*** DATASET CONTENT ***
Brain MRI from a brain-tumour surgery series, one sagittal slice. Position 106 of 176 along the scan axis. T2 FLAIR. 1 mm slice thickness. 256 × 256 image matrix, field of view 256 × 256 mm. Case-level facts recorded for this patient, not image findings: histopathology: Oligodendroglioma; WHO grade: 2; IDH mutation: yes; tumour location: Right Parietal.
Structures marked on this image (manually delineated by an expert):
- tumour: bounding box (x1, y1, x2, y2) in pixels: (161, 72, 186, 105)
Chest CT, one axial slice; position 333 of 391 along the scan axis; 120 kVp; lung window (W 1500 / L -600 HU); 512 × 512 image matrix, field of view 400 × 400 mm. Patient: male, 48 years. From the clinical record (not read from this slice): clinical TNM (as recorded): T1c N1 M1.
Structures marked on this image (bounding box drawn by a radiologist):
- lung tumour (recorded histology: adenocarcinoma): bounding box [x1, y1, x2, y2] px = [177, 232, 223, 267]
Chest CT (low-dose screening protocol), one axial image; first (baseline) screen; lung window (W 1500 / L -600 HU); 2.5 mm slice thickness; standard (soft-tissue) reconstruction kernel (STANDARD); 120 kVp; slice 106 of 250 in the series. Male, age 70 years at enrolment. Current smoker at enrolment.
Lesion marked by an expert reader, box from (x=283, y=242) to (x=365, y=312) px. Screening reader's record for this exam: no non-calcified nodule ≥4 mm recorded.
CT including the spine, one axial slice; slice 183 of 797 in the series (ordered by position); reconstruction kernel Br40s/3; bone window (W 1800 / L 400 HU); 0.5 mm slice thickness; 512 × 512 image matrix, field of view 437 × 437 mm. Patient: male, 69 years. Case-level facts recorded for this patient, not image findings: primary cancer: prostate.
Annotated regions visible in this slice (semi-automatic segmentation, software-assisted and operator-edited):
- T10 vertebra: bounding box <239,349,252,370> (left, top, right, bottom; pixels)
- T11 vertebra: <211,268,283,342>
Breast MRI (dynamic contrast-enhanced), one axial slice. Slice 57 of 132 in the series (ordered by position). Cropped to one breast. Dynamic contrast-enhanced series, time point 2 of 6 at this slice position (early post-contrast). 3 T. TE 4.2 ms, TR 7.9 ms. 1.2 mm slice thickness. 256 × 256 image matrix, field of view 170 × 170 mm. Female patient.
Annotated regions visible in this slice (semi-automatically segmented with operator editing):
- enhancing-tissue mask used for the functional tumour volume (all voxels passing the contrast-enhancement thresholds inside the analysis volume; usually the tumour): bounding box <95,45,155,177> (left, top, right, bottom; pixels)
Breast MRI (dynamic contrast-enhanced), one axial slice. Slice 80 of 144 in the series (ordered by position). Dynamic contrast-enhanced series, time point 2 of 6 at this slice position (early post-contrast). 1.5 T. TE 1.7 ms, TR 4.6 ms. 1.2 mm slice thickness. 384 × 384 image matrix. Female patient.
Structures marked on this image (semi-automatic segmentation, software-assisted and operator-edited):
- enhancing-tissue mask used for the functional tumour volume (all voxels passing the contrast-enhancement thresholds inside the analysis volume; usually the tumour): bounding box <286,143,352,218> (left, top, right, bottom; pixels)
*** End of DATASET CONTENT ***
*** DATASET CONTENT ***
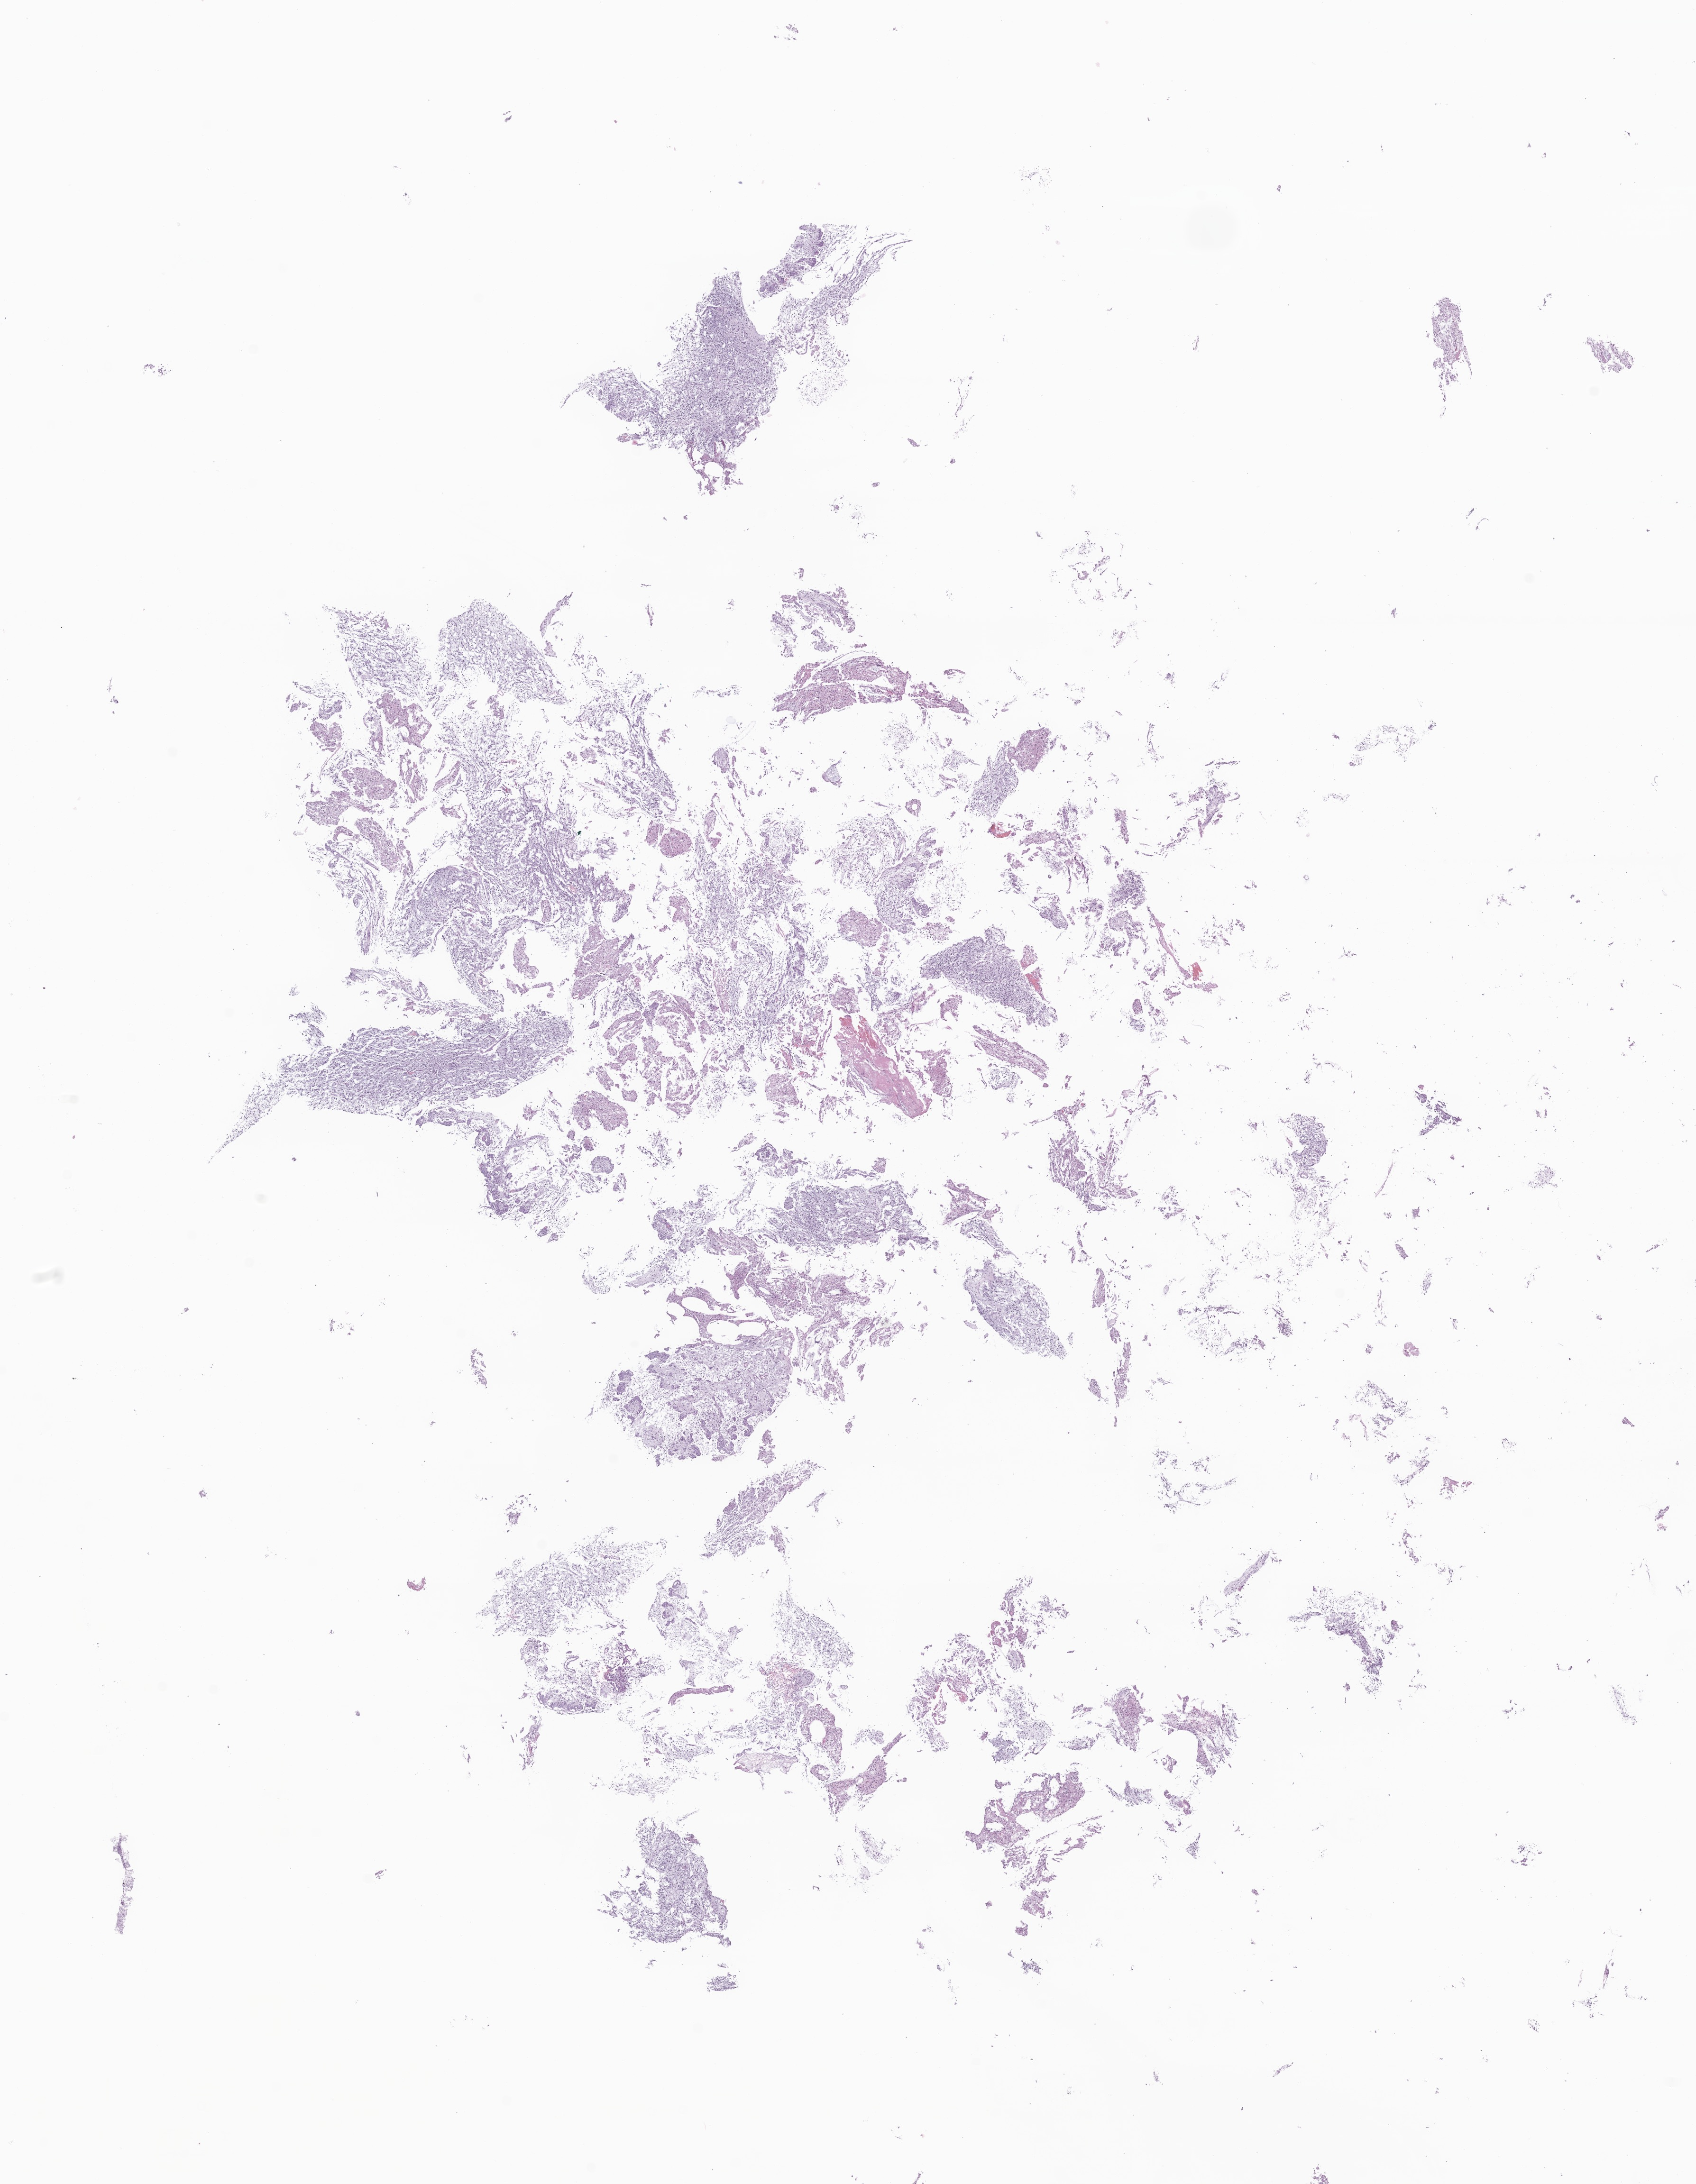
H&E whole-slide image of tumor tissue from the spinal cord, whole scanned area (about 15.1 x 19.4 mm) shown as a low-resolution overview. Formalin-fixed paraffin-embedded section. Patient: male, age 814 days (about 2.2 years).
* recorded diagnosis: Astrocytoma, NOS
*** End of DATASET CONTENT ***
*** DATASET CONTENT ***
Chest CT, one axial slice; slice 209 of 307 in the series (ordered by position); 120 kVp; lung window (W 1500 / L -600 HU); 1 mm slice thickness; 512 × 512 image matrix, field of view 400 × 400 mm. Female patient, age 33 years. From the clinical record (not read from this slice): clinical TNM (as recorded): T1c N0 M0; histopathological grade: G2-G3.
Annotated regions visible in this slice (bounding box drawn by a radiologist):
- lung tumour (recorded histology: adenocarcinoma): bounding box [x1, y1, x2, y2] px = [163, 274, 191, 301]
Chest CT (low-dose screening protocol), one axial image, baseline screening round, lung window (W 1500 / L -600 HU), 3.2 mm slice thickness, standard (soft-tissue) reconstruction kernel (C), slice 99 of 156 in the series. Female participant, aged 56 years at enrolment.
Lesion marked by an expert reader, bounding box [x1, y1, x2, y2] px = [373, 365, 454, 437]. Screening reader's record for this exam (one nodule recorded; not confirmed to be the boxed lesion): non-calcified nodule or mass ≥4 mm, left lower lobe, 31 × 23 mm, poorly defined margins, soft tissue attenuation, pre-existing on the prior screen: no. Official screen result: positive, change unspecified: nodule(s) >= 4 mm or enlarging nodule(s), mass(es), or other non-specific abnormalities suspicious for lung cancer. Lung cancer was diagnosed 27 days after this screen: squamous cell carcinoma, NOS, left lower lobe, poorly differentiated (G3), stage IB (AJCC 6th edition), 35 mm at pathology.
*** End of DATASET CONTENT ***
TASK ITEM:
Taking the material above, extract exactly and only the lines from the line with "slice (semi-automatic segmentation, software-assisted" to the line with "<286,143,352,218> (left, top, right, bottom; pixels)", inclusive of both.

TASK ANSWER:
Annotated regions visible in this slice (semi-automatic segmentation, software-assisted and operator-edited):
- T10 vertebra: bounding box <239,349,252,370> (left, top, right, bottom; pixels)
- T11 vertebra: <211,268,283,342>
Breast MRI (dynamic contrast-enhanced), one axial slice. Slice 57 of 132 in the series (ordered by position). Cropped to one breast. Dynamic contrast-enhanced series, time point 2 of 6 at this slice position (early post-contrast). 3 T. TE 4.2 ms, TR 7.9 ms. 1.2 mm slice thickness. 256 × 256 image matrix, field of view 170 × 170 mm. Female patient.
Annotated regions visible in this slice (semi-automatically segmented with operator editing):
- enhancing-tissue mask used for the functional tumour volume (all voxels passing the contrast-enhancement thresholds inside the analysis volume; usually the tumour): bounding box <95,45,155,177> (left, top, right, bottom; pixels)
Breast MRI (dynamic contrast-enhanced), one axial slice. Slice 80 of 144 in the series (ordered by position). Dynamic contrast-enhanced series, time point 2 of 6 at this slice position (early post-contrast). 1.5 T. TE 1.7 ms, TR 4.6 ms. 1.2 mm slice thickness. 384 × 384 image matrix. Female patient.
Structures marked on this image (semi-automatic segmentation, software-assisted and operator-edited):
- enhancing-tissue mask used for the functional tumour volume (all voxels passing the contrast-enhancement thresholds inside the analysis volume; usually the tumour): bounding box <286,143,352,218> (left, top, right, bottom; pixels)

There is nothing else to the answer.